### What you should do
Exactly the lines from the one with "debido a la reducción del diámetro de la" through the end of the material are to be output, both included, with no other text.

### Input material
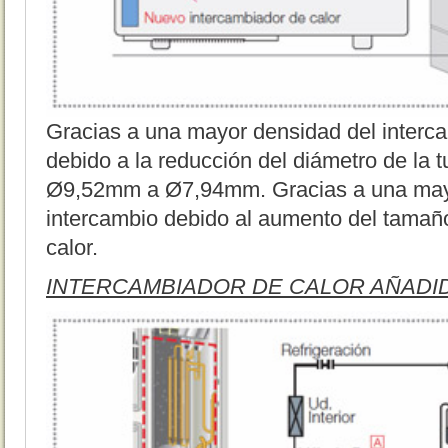
Gracias a una mayor densidad del interca
debido a la reducción del diámetro de la 
Ø9,52mm a Ø7,94mm. Gracias a una mayo
intercambio debido al aumento del tamaño
calor.
INTERCAMBIADOR DE CALOR AÑADIDO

### Reply to the exercise
debido a la reducción del diámetro de la 
Ø9,52mm a Ø7,94mm. Gracias a una mayo
intercambio debido al aumento del tamaño
calor.
INTERCAMBIADOR DE CALOR AÑADIDO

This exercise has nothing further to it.